▶ [Page extract]

Thread: cast bytea to double precision[]

cast bytea to double precision[]

From

Mathieu Dubois

Date:

24 July 2011, 15:28:23

Hello,

I have a column of type bytea which contains a vector encoded in a
string (elements are separated by spaces).
The problem is that it uses a lot of storage space.

I would like to convert this column to an ARRAY column with ALTER COLUMN
TYPE.

If I understand correctly, I have to specify a function to cast bytea to
double precision[]. Is it correct?

If this is correct, how to do that?

I use regexp_split_to_array to transform the bytea to a text[] but I
can't figure out how to convert it to double precision[].

I'm using postgres 8.4.

Any idea?

Thanks in advance,
Mathieu

Re: cast bytea to double precision[]

From

Mathieu Dubois

Date:

24 July 2011, 16:03:43

I have found a solution by myself for the conversion:
regexp_split_to_array(sig_vector, E',')::double precision[] (elements
are in fact separated by commas).

To convert my column I have used:
ALTER TABLE my_table ALTER sig_vector TO double precision[] USING
regexp_split_to_array(sig_vector, E',')::double precision[];

Is that correct?
Is it correct to pass the column name to regexp_split_to_array()?

Mathieu

On 07/24/2011 08:18 PM, Mathieu Dubois wrote:
> Hello,
>
> I have a column of type bytea which contains a vector encoded in a
> string (elements are separated by spaces).
> The problem is that it uses a lot of storage space.
>
> I would like to convert this column to an ARRAY column with ALTER
> COLUMN TYPE.
>
> If I understand correctly, I have to specify a function to cast bytea
> to double precision[]. Is it correct?
>
> If this is correct, how to do that?
>
> I use regexp_split_to_array to transform the bytea to a text[] but I
> can't figure out how to convert it to double precision[].
>
> I'm using postgres 8.4.
>
> Any idea?
>
> Thanks in advance,
> Mathieu
>

Re: cast bytea to double precision[]

From

Merlin Moncure

Date:

25 July 2011, 12:54:41

On Sun, Jul 24, 2011 at 2:03 PM, Mathieu Dubois <mathieu.dubois@limsi.fr> wrote:
> I have found a solution by myself for the conversion:
> regexp_split_to_array(sig_vector, E',')::double precision[] (elements are in
> fact separated by commas).
>
> To convert my column I have used:
> ALTER TABLE my_table ALTER sig_vector TO double precision[] USING
> regexp_split_to_array(sig_vector, E',')::double precision[];
>
> Is that correct?
> Is it correct to pass the column name to regexp_split_to_array()?

▶ [Raw records]
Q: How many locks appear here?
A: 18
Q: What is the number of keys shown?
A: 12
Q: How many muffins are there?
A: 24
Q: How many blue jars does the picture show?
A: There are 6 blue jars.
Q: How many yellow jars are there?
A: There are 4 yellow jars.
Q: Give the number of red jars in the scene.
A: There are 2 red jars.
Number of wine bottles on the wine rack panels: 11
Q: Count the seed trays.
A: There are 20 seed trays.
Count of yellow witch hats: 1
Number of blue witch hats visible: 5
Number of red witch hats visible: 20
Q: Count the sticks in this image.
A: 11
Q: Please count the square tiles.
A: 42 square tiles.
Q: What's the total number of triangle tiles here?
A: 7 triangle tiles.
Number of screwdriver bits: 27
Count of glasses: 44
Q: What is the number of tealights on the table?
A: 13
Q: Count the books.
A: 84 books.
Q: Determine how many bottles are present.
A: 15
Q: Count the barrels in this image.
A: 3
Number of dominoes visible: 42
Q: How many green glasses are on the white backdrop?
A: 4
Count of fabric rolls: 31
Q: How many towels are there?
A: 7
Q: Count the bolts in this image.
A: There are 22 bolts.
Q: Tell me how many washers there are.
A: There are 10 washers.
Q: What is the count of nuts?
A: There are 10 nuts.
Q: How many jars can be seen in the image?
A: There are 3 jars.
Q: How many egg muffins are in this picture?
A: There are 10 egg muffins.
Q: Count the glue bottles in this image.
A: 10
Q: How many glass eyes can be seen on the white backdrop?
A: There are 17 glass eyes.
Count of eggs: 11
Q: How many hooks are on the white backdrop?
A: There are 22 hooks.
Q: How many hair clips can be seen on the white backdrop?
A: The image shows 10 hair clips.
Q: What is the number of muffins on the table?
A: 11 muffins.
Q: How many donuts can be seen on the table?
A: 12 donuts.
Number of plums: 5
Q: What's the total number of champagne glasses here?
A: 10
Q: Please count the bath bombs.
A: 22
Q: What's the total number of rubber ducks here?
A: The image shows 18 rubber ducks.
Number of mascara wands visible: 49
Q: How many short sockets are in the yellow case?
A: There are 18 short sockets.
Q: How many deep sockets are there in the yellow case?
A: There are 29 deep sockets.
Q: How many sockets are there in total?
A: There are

▶ [Goal A] Show every line of the records that contains the string "bottles", treating uppercase and lowercase letters as different.
▶ [Goal B] Extend the mailing-list thread about casting bytea to double precision[] from the point where it stops.

▶ [Exercise answer A]
Number of wine bottles on the wine rack panels: 11
Q: Determine how many bottles are present.
Q: Count the glue bottles in this image.

▶ [Exercise answer B]
Yeah -- you are just passing a column's data into a function as an
argument -- standard practice.  This will work -- your bytea is really
a text column, so it's just a matter of breaking up the string.
regexp_* functions are great for that.

merlin

Re: cast bytea to double precision[]

From

Mathieu Dubois

Date:

25 July 2011, 12:58:11

On 07/25/2011 05:54 PM, Merlin Moncure wrote:
> On Sun, Jul 24, 2011 at 2:03 PM, Mathieu Dubois<mathieu.dubois@limsi.fr>  wrote:
>> I have found a solution by myself for the conversion:
>> regexp_split_to_array(sig_vector, E',')::double precision[] (elements are in
>> fact separated by commas).
>>
>> To convert my column I have used:
>> ALTER TABLE my_table ALTER sig_vector TO double precision[] USING
>> regexp_split_to_array(sig_vector, E',')::double precision[];
>>
>> Is that correct?
>> Is it correct to pass the column name to regexp_split_to_array()?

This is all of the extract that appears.